Some children took the “green” walk first; others took it second or last. After each walk, an experimenter who didn’t know which walk the child had been on tested their attention using a standard neurocognitive test called Digit Span Backwards, in which a series of numbers are said aloud and the child recites them backwards. It’s a test in which practice doesn’t improve your score.

“We compared each child’s performance to their own performance on different walks,” said Taylor. “And when we compared the scores for the walks in different environments, we found that after the walk in the park children generally concentrated better than they did after a walk in the downtown area or the neighbourhood. The greenest space was best at improving attention after exposure.”

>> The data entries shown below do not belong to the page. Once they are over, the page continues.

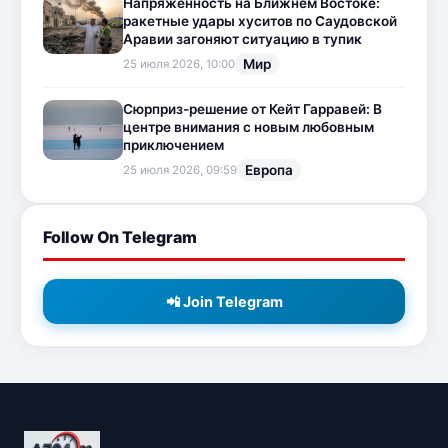
Напряженность на Ближнем Востоке:
ракетные удары хуситов по Саудовской
Аравии загоняют ситуацию в тупик
Мир
25 июля 2026, 10:00
Сюрприз-решение от Кейт Гарравей: В
центре внимания с новым любовным
приключением
Европа
25 июля 2026, 09:59
Follow On Telegram
📲 Join Telegram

The sample size was relatively small children – mostly because the logistics were a nightmare to coordinate. “Because we kept everything the same, the children all went to the same park and walked through the same neighbourhood and downtown area,” according to a press release of Illinois University.

The testing location had to be close by so that there wasn’t a lot of lag time between going for the walk and taking the post-test,” said Faber Taylor. “And each child was always paired with the same adult guide for their walks, and all the children were tested by the same tester.”

Kuo said that the variables of the study were very hard to control. “We started with a much larger sample size. But when we threw out all of the things that could go wrong – the weather wasn’t good one day, the child came late, or came medicated – when we threw out all of those, it left us with this relatively pure, clean sample to work with.”

“Because we have results from a national study which looked at over 450 children, we can have more confidence that this relationship between natural settings and improved attention is true not just for the children in this study,” added Taylor.

These findings were published in a recent issue Journal of Attention Disorders.